Franchising, retail, business
26/07/2016
L’ex avvocato spendeva l’immagine dello storico Caffé Platti per aumentare la propria credibilità e chiedere di non incassare assegni poi risultati scoperti
Abiti di sartoria, calze e cravatte sempre studiate, scarpe su misura. Lo stile innanzi tutto. Certo, l’azienda era andata a catafascio e aveva trascinato nel fallimento la storica insegna «Platti». Ma che vuol dire? Ci sono abitudini che diventano esigenze. Irrinunciabili. Questione di stile, appunto. Poco importa se l’avvocato Alfredo Cardigliano, 49 anni, aveva il portafogli vuoto. Lui voleva continuare a vivere come ai bei tempi, quando parcheggiava la fuoriserie davanti al caffè inaugurato nel 1870, con specchi e stucchi ammirati da personaggi come Cesare Pavese, Luigi Einaudi Mario Soldati. L’immagine del locale era diventata un po’ anche la sua. E ne ha approfittato finché ha potuto. Anche dopo la sentenza di fallimento, che a gennaio del 2015 ha fatto abbassare la saracinesca del caffè vicino alla panchina dove fu presa la decisione di fondare la Juventus, nel 1897. Poi, il locale è finito nelle mani di Andrea Long, già proprietario della «Jet Hotel». Ma questa è un’altra storia.
Il debito
Già, Cardigliano continuava a entrare in un piccolo tempio dello stile come «Sir Wilson» in via Roma per «rinfrescare» il guardaroba. Viveva di reputazione. Per questo, nessuno ha fatto questioni quando ha pagato con assegni posdatati. Dicembre 2015, gennaio e febbraio 2016. Acquisti per 10 mila e 800 euro. Imprenditore, avvocato. Non poteva essere un truffatore. Ma qualche dubbio è sorto dopo gli inviti a posticipare l’incasso degli assegni ben oltre le date riportate sui documenti bancari.

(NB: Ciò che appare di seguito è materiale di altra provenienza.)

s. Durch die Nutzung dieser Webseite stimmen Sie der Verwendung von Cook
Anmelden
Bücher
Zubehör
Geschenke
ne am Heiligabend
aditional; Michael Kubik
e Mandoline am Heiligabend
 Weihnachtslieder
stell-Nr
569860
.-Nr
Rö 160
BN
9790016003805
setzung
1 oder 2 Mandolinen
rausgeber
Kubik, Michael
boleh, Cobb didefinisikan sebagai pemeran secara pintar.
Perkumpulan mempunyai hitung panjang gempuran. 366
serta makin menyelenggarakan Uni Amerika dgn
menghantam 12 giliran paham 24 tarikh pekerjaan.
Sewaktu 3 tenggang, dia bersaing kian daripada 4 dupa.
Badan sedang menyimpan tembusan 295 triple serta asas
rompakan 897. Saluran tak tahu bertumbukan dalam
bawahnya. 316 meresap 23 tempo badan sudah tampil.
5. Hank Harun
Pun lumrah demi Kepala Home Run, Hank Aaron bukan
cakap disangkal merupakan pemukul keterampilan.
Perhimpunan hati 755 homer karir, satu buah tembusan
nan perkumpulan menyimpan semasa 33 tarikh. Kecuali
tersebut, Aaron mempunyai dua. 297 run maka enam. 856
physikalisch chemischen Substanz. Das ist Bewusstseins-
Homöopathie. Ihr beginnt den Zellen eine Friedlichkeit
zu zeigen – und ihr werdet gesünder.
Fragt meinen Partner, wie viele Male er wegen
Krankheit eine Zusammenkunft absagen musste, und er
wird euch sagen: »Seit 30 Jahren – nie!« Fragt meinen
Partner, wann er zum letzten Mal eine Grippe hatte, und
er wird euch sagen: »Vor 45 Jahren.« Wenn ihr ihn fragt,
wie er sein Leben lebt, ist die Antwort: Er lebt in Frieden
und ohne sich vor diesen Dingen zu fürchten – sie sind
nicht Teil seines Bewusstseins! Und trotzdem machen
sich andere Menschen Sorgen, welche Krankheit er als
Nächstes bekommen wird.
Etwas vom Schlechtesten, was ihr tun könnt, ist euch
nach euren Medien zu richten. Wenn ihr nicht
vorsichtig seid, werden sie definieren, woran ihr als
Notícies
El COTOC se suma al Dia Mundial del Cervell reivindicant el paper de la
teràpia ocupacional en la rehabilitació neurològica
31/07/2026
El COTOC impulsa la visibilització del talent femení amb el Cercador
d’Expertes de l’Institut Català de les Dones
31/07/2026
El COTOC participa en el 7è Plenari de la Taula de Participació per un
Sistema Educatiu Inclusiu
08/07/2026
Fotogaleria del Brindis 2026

E così, il titolare di «Sir Wilson» ha deciso di rivolgersi all’avvocato Claudio Strata. Ma il gioco delle tre carte è andato avanti lo stesso, ancora per un po’. Da buon avvocato, ha proposto una transazione. Via mail, tutto nero su bianco. Balle. Serviva soltanto a guadagnare tempo. Scoperto l’inganno, l’avvocato Strata ha inviato un esposto in procura per valutare l’ipotesi di truffa. «Siamo rimasti molto sorpresi dall’atteggiamento di questo ex collega, perché quando abbiamo ipotizzato una sua scorrettezza si è mostrato molto offeso. La realtà era molto peggiore, un vero e proprio raggiro fatto approfittando della fiducia che il mio cliente riponeva in lui», dice l’avvocato.
Il passato
Ma Cardigliano ha ben altre grane. È finito sotto processo a Lecce per aver raggirato una quarantina di clienti del proprio studio legale: prospettava conseguenze giudiziarie, che potevano essere scongiurate con il pagamento di qualche migliaio di euro. Fandonie. Di qui, le accuse di truffa e patrocinio infedele. L’ordine degli avvocati lo ha cancellato dall’albo, lui non ha nemmeno fatto ricorso.
Nulla che possa impensierire un personaggio come Cardigliano, conosciuto in Puglia per aver difeso in aula alcuni fiancheggiatori del boss brindisino Vito Di Emidio per la strage della Grottella (tre guardie giurate trucidate nel 1999). Tanto per capirci, in quel processo proprio Di Emidio lo accusò di avergli spillato 100 mila euro. Un affronto che gli costò un attentato nel 2002 e lo mise nel mirino della criminalità organizzata qualche tempo dopo. In confronto, una truffa è acqua fresca.